The machine learning practitioner has a tradition of algorithms and a pragmatic focus on results and model skill above other concerns such as model interpretability.
Statisticians work on much the same type of modeling problems under the names of applied statistics and statistical learning.Coming from a mathematical background, they have more of a focus on the behavior of models and explainability of predictions.
The statisticians need to consider algorithmic methods was called out in the classic two cultures paper.
Machine learning practitioners must also take heed, keep an open mind, and learn both the terminology and relevant methods from applied statistics.
After reading this blog, you will know:
- Machine learning and predictive modeling are a computer science perspective on modeling data with a focus on algorithmic methods and model skill.
- Statistics and statistical learning are a mathematical perspective on modeling data with a focus on data models and on goodness of fit.
- Machine learning practitioners must keep an open mind and leverage methods and understand the terminology from the closely related fields of applied statistics and statistical learning.
1.1 Machine Learning
Machine learning is a subfield of artificial intelligence and is related to the broader field of computer science.

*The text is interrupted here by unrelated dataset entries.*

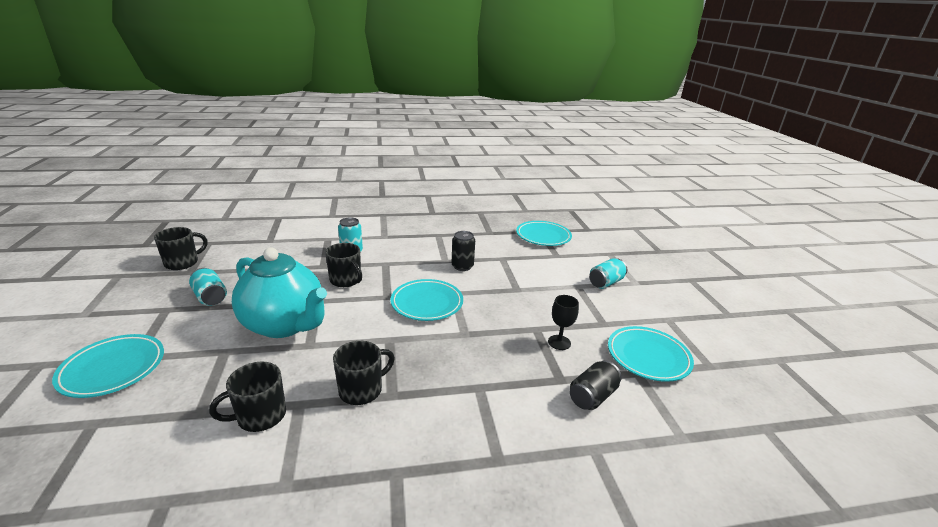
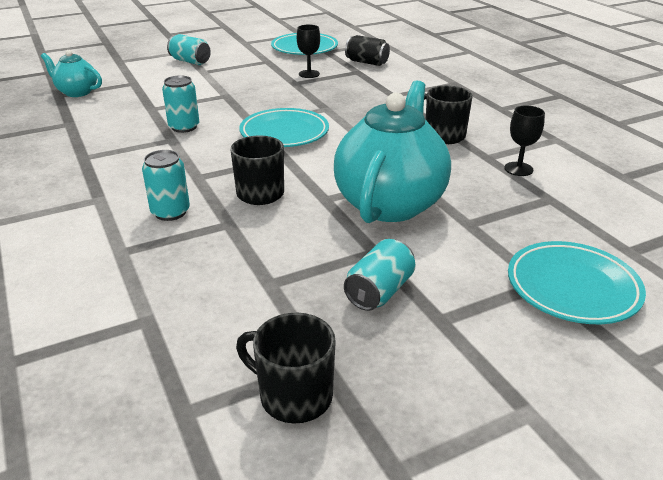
camera: 105 degrees left, 5 degrees up
black mug [209,362,286,432] -> black goblet [504,105,545,176]
black can [452,231,475,271] -> turquoise can [162,75,199,133]
turquoise plate [516,221,572,246] -> turquoise teapot [41,50,102,97]

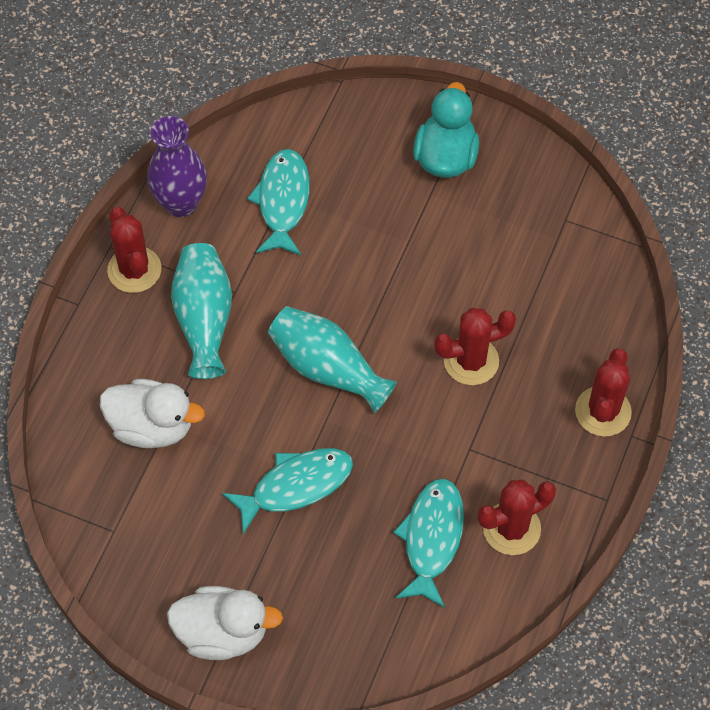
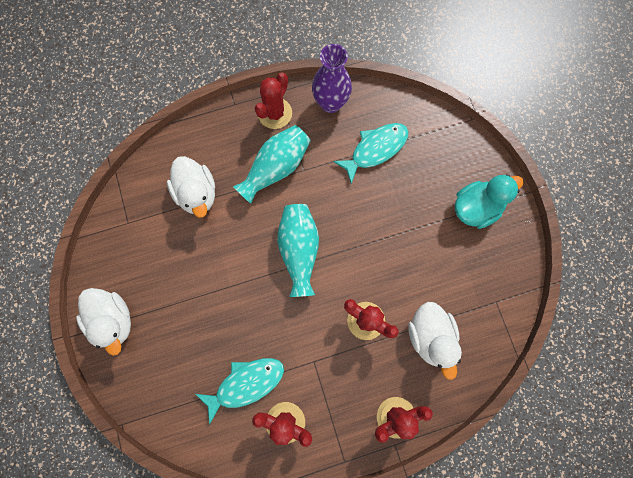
camera: 50 degrees right, 15 degrees up
turquoise fish [222,448,353,534] -> none
none -> white duck [409,302,462,380]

When it comes to developing machine learning models in order to make predictions, there is a heavy focus on algorithms, code, and results.
The field of machine learning is concerned with the question of how to construct computer programs that automatically improve with experience.
1.2 Predictive Modeling
The useful part of machine learning for the practitioner may be called predictive modeling.This explicitly ignores distinctions between statistics and machine learning. It also shucks off the broader objectives of statistics (understanding data) and machine learning (understanding learning in software) and only concerns itself, as its name suggests, with developing models that make predictions.
Predictive modeling provides a laser-focus on developing models with the objective of getting the best possible results with regard to some measure of model skill. This pragmatic approach often means that results in the form of maximum skill or minimum error are sought at the expense of almost everything else.
1.3 Statistical Learning
The process of working with a dataset and developing a predictive model is also a task in statistics. A statistician may have traditionally referred to the activity as applied statistics. Statistics is a subfield of mathematics, and this heritage gives a focus of well defined, carefully chosen methods.
Statistical learning refers to a set of tools for modeling and understanding complex datasets. It is a recently developed area in statistics and blends with parallel developments in computer science and, in particular, machine learning.